BEGIN Document segment

Thank you Debbie, thank you so much for your input and valuable insight. As makers of handcrafted soap I think we sometimes get stuck in our bubble; we know what we do and we do it well, but we don’t necessarily look much further than we have to. Yet, as you say, looking into the actual hows and whys of industrial soapmaking is very interesting. It teaches us a lot about soapmaking in general and by analogy it also offers insight into our own methods and products. The point that you make about superfat is one that a lot of soapmakers tend to ignore in this discussion; it’s a luxury that small-scale soapmakers can afford to add to their products, but one that isn’t feasible for many industrial soap manufacturers.
Heather Holland Wheaton
Loved your post, but feel the need to defend my beloved Manhattan. Based on your photos of soap sections it looks like you might’ve been in corner delis or bodegas. Larger supermarkets–especially Whole Foods–have a much better selection of soap–with a good smattering of handmade stuff. And we have quite a few shops completely devoted to handmade soap. We’re not all Dove and Irish Spring here.
You’re right of course. Manhattan has a large selection of fantastic shops selling fantastic products. When my kids were both under the age of two and life seemed like one never-ending boot camp we lived by Navy Pier in Chicago. My one treat was to pack the little ones into the double stroller at nap time and hike a couple of kilometres to the closest Whole Foods to rest my eyes and senses for a while. However, this time around I was more interested in what was on offer in average supermarkets. While Manhattan probably has the highest concentration per capita of Whole Foods outlets in the country, these luxury shops hardly count as average American supermarkets.
The Good Soap brand sold naked in Whole Foods is quite interesting when it comes to ingredients. On the pdf that you can download, titanium dioxide is referred to as ‘natural color’ and the first two ingredients listed are neither soap, nor detergent but shea butter and coconut oil. As soapmakers we know that a product containing more butters and oils than soap is not going to look like a hard bar of pressed soap like this one does. I’m assuming they are sold as non-cosmetic soap which means that the manufacturer or distributor is under no obligation to list ingredients and if they choose to do so, they can list them in whatever order they like.

END Document segment

Work order 1 — In the soap discussion, why may a maker of non-cosmetic soap list its ingredients in any order?
Work order 2 — Reproduce everything in the soap discussion from "Heather Holland Wheaton" down to "Irish Spring here.".

BEGIN Entries supplied

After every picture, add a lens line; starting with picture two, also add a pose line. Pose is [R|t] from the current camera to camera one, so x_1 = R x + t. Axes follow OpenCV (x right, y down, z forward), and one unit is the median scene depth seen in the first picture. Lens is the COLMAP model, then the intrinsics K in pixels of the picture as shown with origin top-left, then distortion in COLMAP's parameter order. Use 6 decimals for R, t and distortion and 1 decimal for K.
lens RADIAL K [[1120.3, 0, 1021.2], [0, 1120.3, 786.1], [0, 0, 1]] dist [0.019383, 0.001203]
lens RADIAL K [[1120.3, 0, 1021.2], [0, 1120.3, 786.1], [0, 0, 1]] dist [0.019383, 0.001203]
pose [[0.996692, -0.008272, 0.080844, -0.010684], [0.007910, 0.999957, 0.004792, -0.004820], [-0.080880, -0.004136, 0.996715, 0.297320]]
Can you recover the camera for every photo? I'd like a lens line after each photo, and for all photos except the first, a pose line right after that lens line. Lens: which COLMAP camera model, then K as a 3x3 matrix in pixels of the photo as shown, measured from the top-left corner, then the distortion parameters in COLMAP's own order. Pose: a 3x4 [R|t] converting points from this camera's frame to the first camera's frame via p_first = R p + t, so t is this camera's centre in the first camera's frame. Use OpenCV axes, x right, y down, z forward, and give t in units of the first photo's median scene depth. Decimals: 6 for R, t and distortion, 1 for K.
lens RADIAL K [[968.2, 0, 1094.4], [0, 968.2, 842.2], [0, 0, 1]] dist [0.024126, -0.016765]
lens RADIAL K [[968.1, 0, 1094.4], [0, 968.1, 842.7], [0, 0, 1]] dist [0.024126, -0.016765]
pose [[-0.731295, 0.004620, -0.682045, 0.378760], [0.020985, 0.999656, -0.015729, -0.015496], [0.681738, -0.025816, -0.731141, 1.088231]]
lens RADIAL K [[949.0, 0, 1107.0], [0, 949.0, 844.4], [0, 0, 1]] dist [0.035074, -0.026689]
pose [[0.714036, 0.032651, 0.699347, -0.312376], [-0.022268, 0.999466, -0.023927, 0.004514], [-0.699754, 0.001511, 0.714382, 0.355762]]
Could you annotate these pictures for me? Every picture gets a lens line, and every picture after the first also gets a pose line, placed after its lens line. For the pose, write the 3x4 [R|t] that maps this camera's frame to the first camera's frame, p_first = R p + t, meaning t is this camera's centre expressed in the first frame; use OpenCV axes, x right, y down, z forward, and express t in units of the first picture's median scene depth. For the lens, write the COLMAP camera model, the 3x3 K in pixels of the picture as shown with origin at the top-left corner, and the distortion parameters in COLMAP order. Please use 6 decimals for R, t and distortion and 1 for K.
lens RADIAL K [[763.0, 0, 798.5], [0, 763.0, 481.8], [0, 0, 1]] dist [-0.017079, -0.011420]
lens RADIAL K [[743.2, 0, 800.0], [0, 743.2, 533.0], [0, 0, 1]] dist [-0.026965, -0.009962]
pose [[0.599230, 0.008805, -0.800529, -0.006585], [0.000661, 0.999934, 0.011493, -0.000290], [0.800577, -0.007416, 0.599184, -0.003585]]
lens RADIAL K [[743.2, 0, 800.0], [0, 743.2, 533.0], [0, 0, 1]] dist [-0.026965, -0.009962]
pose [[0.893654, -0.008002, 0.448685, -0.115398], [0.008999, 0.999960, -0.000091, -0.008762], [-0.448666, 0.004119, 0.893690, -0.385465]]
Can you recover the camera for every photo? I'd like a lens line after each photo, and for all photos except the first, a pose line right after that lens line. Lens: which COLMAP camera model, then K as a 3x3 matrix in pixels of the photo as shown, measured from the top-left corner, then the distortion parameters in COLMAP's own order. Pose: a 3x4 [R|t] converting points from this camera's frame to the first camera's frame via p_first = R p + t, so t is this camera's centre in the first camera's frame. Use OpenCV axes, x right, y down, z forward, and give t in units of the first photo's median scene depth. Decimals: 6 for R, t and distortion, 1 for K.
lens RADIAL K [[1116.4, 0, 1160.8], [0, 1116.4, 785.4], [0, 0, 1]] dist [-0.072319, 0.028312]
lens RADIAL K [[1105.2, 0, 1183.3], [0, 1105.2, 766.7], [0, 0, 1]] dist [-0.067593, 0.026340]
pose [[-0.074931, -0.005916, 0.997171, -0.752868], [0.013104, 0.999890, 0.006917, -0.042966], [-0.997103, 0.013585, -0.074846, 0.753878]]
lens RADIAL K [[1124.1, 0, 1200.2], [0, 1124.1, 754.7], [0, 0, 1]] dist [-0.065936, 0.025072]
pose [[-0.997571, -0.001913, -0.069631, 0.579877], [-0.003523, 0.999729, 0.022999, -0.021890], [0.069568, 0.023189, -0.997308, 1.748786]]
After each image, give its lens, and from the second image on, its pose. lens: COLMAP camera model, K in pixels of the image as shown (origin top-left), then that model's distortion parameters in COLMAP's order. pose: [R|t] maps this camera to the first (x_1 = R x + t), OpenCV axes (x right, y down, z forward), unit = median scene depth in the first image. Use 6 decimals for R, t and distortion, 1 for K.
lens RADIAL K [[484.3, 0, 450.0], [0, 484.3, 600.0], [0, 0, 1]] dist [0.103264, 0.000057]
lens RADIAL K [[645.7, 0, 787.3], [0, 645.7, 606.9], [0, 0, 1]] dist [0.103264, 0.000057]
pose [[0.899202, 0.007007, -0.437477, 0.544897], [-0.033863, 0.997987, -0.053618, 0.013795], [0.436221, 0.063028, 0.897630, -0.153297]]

END Entries supplied

Answer section 1 — A maker or distributor of non-cosmetic soap has no obligation to list ingredients at all. So if it chooses to list them, it can put them in whatever order it likes.

Answer section 2 —
Heather Holland Wheaton
Loved your post, but feel the need to defend my beloved Manhattan. Based on your photos of soap sections it looks like you might’ve been in corner delis or bodegas. Larger supermarkets–especially Whole Foods–have a much better selection of soap–with a good smattering of handmade stuff. And we have quite a few shops completely devoted to handmade soap. We’re not all Dove and Irish Spring here.